Hi,
I don’t understand how to use src_key_padding_mask
to pad inputs. In the following piece of code (pytorch 1.7.1), I expected the 3 calls to tfm
to yield the same output. Why is it not the case?
import torch
import torch.nn as nn
import torch.nn.functional as F
torch.manual_seed(0)
dim_emb = 4
n_head = 1
n_layers = 1
dim_ff = dim_emb*4
dropout = 0.0
activation = 'gelu'
tfm = nn.Transformer(
d_model=dim_emb,
nhead=n_head,
num_encoder_layers=n_layers,
num_decoder_layers=n_layers,
dim_feedforward=dim_ff,
dropout=dropout,
activation=activation,
# batch_first=False,
).eval()
L = 6
bs = 7
src = torch.rand((bs, L, dim_emb))
x = torch.rand((bs, 9, dim_emb))
i = 2
padding = torch.tensor([False, False, True, True, True, True]).unsqueeze(0).expand((bs, L))
# padding = torch.tensor([False, False]).unsqueeze(0).expand((bs, L))
print(src.size(), x.size(), padding.size())
y = tfm(src=src.transpose(0, 1),
tgt=x.transpose(0, 1),
src_mask=None,
src_key_padding_mask=padding,
).transpose(0, 1)
print(y[0])
# instead of padding, cut the inputs to be length 2
# since everything after position 2 is padded, it should be equivalent?
y = tfm(src=src.transpose(0, 1)[:i],
tgt=x.transpose(0, 1),
src_mask=None,
src_key_padding_mask=None,
).transpose(0, 1)
print(y[0])
# modify the inputs that is padded. shouldn't change anything, right?
src2 = src.masked_fill(padding.unsqueeze(2), 0.)
y = tfm(src=src2.transpose(0, 1),
tgt=x.transpose(0, 1),
src_mask=None,
src_key_padding_mask=padding,
).transpose(0, 1)
print(y[0])
The output gives:
torch.Size([7, 6, 4]) torch.Size([7, 9, 4]) torch.Size([7, 6])

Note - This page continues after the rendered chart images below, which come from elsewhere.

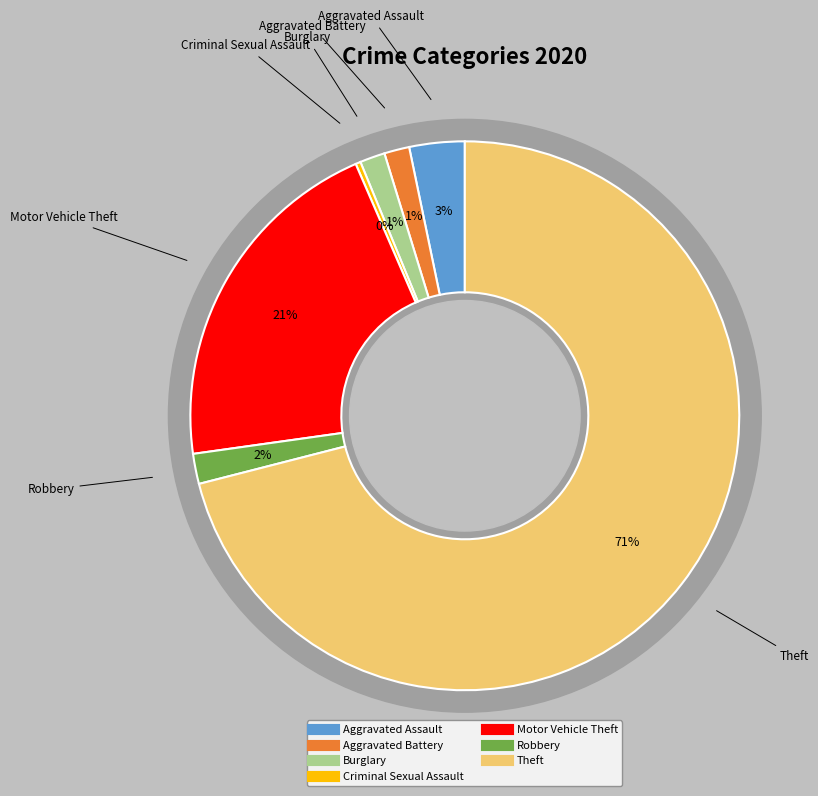

Count the number of slices in the pie.

7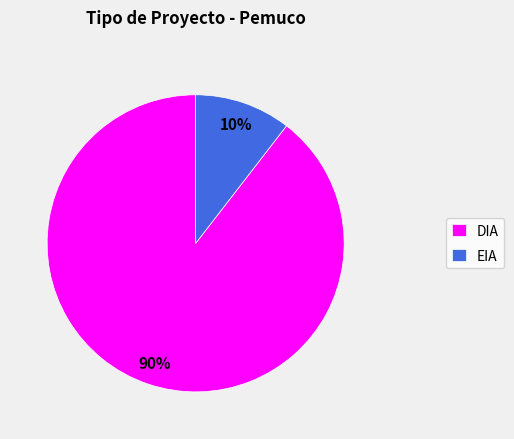

How many segments does this pie chart have?

2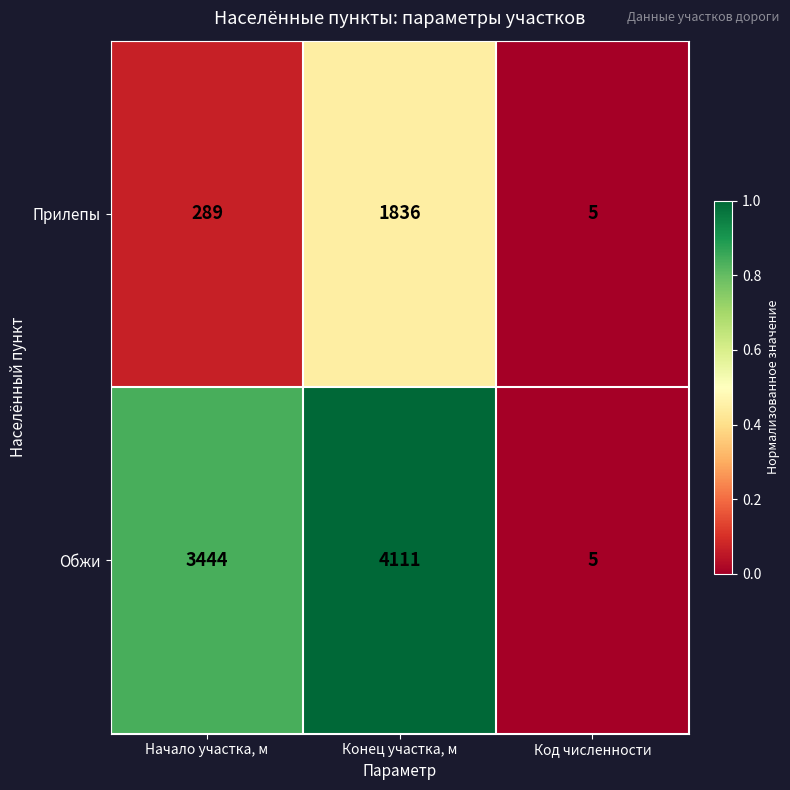

What is the total value across all series at Начало участка, м?

3733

tensor([[ 1.4638, 0.1487, -1.3234, -0.2891],
[ 0.2777, -0.8721, -0.9246, 1.5190],
[-1.3183, 1.1202, 0.8018, -0.6037],
[ 0.5094, -0.7163, -1.1626, 1.3695],
[-0.4719, 1.2851, 0.5408, -1.3540],
[-0.0649, -0.0610, 1.4744, -1.3484],
[-0.5059, 1.4019, 0.3818, -1.2779],
[ 1.3614, -0.8594, 0.5496, -1.0516],
[ 1.0727, -0.7819, 0.9024, -1.1932]], grad_fn=<SelectBackward>)
tensor([[ 1.3663, 0.3374, -1.3847, -0.3191],
[ 0.3984, -0.6862, -1.1462, 1.4340],
[-1.1728, 1.3390, 0.5563, -0.7225],
[ 0.6021, -0.5122, -1.3432, 1.2533],
[-0.3347, 1.3814, 0.3227, -1.3695],
[ 0.0232, 0.0239, 1.3902, -1.4374],
[-0.3574, 1.4819, 0.1602, -1.2847],
[ 1.4358, -0.8001, 0.4226, -1.0582],
[ 1.1649, -0.7335, 0.7872, -1.2187]], grad_fn=<SelectBackward>)
tensor([[ 1.3616, 0.3624, -1.3762, -0.3477],
[ 0.4203, -0.6421, -1.1903, 1.4121],
[-1.1537, 1.3216, 0.5899, -0.7577],
[ 0.6180, -0.4711, -1.3745, 1.2275],
[-0.3194, 1.3595, 0.3485, -1.3886],
[ 0.0432, 0.0389, 1.3720, -1.4541],
[-0.3418, 1.4603, 0.1909, -1.3093],
[ 1.4626, -0.7706, 0.3708, -1.0628],
[ 1.1972, -0.7074, 0.7416, -1.2314]], grad_fn=<SelectBackward>)
Anybody knows what’s going on? Thanks a lot!